* **WRITTEN PROBLEM**: Update the mailing-list message by rewriting everything from "Re: Exposing TLS" down to "The same origin.", with "SOP" replaced by "same-origin policy".

* **PROVIDED PASSAGE**:
Re: Exposing TLS & Certificate Information in Javascript

How would a mitm with a legitimate cert for example.com be thwarted at all
by SOP? They wouldn't. Its the whole definition of same origin, because the
MITM is pretending to be... The same origin.
On Mar 3, 2014 9:00 PM, "Anders Rundgren" <anders.rundgren.net@gmail.com>
wrote:

> It is possible that I'm off here but assuming we are talking about
> network-based
> MITM-attacks rather than a broken platform/browser, wouldn't SOP make it
> impossible
> for a MITM to use the client's key?
>
> Well, if there is an attack on DNS that wouldn't help and I guess that's
> is an inherent
> weakness of the SOP concept which requires other measures to be be
> thwarted, right?
>
> Anders
>
> On 2014-03-03 23:30, Ryan Sleevi wrote:
> >
> >
> > On Mar 3, 2014 3:21 PM, "Lyor Goldstein" <lgoldstein@vmware.com <mailto:
> lgoldstein@vmware.com>> wrote:
> > >
> > > I was wondering about the feasibility of the following feature that
> could
> > > benefit from exposing the TLS certification chain:
> > >
> > > - Server generates a random challenge in the web page
> > > - Client signs a hash of the challenge + the full TLS certification
> chain
> > > - as obtained from the javascript DOM model (the proposed enhancement)
> > > - Server makes sure that the signature matches - using the client's
> > > pre-registered public key and knowledge of its own certificate
> > >
> > > In effect, we are doing a variation on certificate pinning - even if
> the
> > > MITM has obtained a CA certificate and is able to fool the client into
> > > believing that a trusted signed certificate is presented, it cannot
> > > convince the server since (a) it does not have the clients private key
> and
> > > (b) the server "knows" which certificate it provided. Therefore, even
> if
> > > the MITM can create a certificate with its own key, it cannot forge the
> > > server's certificate (but with its own key), thus the client's
> signature
> > > will not match.
> > >
> >
> > What prevents the attacker from directing the client JS to sign the
> original server's certificate chain in script (eg: using RSASSA)?
> >
> > It would need to be an entirely new signature algorithm in order to be
> secured.
> >
> > If we do go down that route, it is functionally identical to what FIDO
> would like to use WebCrypto for (signing a combination of 'untrusted' data
> - the hash - and 'trusted' data only the UA supplies - the origin, channel
> ID, etc)

* **SUPPLIED INFORMATION**:

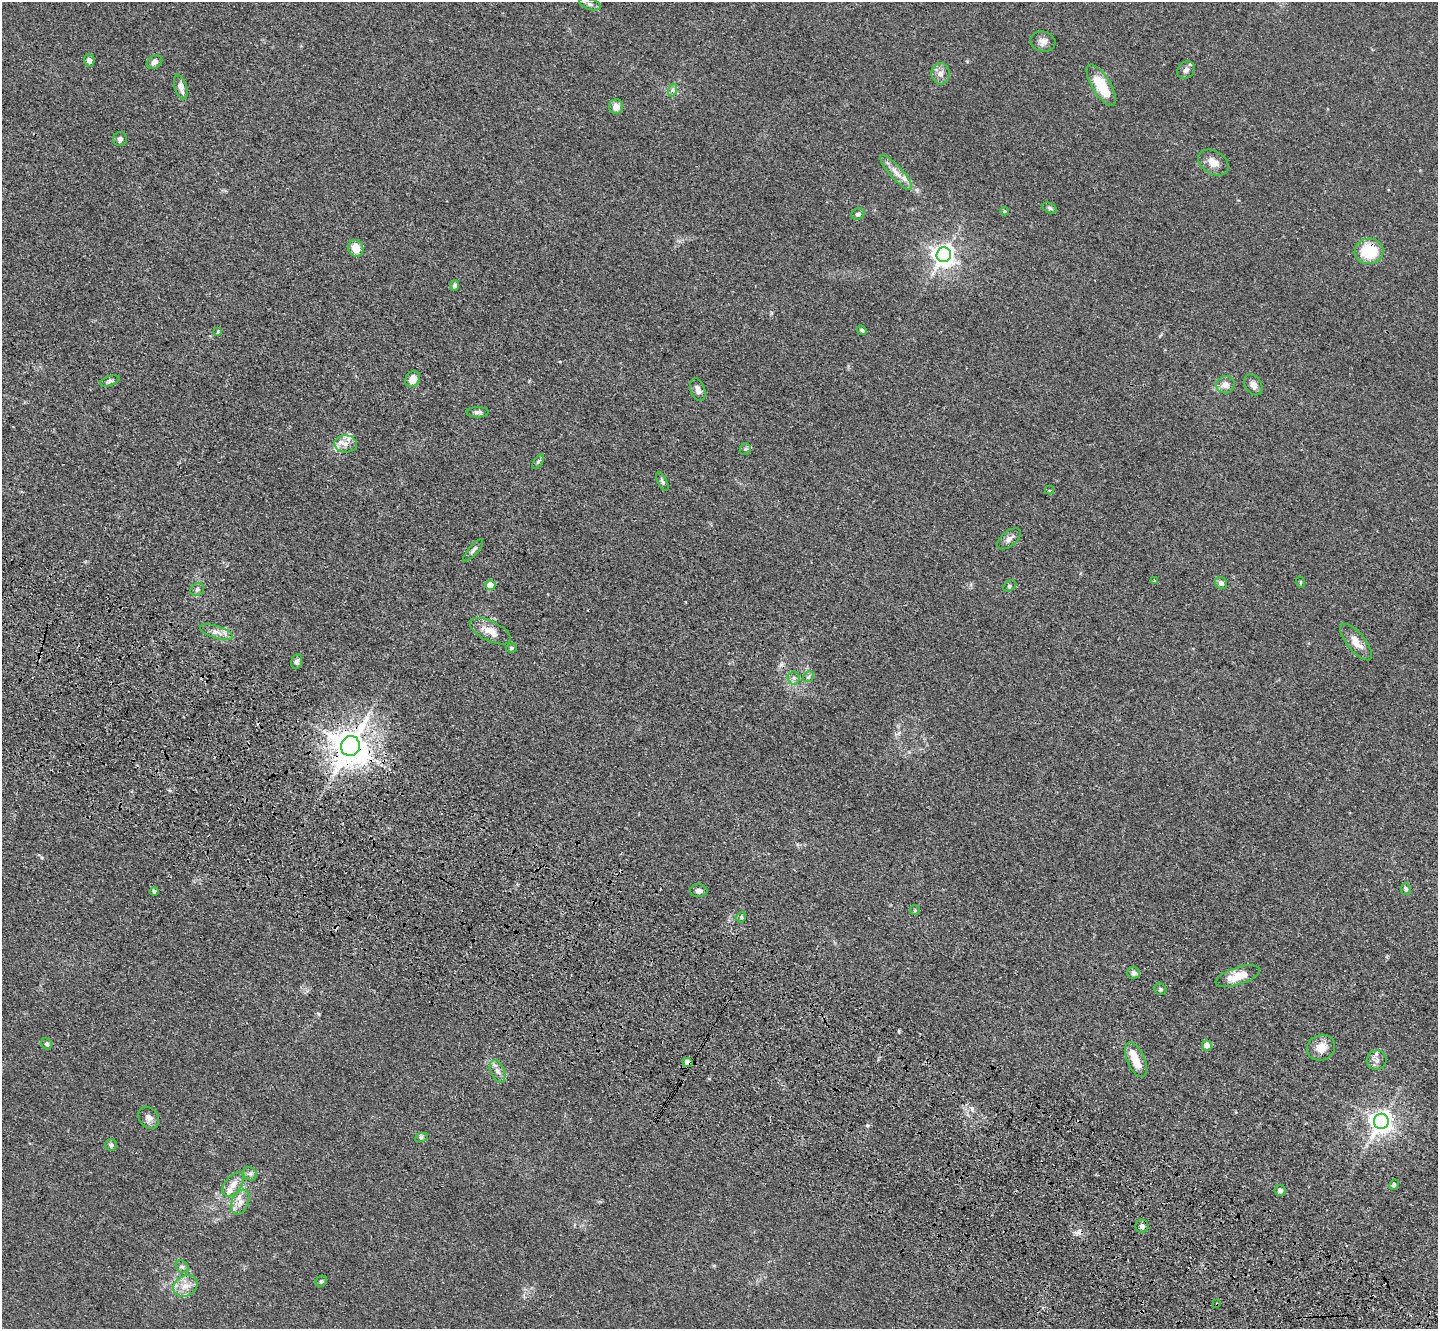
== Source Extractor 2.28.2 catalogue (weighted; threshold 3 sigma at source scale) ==
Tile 6 of 4 x 4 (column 2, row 2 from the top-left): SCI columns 1488-2923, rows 3029-4355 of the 5849 x 5918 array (HDU 1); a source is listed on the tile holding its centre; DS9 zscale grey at full resolution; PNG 1440 x 1331 px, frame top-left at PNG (2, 2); each listed source drawn as its Kron ellipse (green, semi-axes under 4 px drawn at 4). Shown black and unused: <1% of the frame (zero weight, under 3 of 4 exposures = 5% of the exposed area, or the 3 px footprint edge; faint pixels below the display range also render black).
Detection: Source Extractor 2.28.2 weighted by HDU 2 'WHT'; one run over the whole footprint, this tile lists its part. Background 0.0331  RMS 0.0043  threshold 0.0194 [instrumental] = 3 sigma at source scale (4.5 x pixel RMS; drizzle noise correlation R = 1.50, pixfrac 1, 0.05/0.05 arcsec/px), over >= 5 px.
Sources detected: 91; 6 cosmic-ray / hot-pixel residue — neither listed nor drawn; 7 inside a brighter listed object's ellipse — not listed separately; the other 78 listed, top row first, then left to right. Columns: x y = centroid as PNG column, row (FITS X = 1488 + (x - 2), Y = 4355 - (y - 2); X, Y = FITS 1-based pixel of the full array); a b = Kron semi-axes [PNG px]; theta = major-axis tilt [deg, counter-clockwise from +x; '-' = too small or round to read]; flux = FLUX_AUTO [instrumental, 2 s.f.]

* **EXERCISE ANSWER**:
Re: Exposing TLS & Certificate Information in Javascript

How would a mitm with a legitimate cert for example.com be thwarted at all
by same-origin policy? They wouldn't. Its the whole definition of same origin, because the
MITM is pretending to be... The same origin.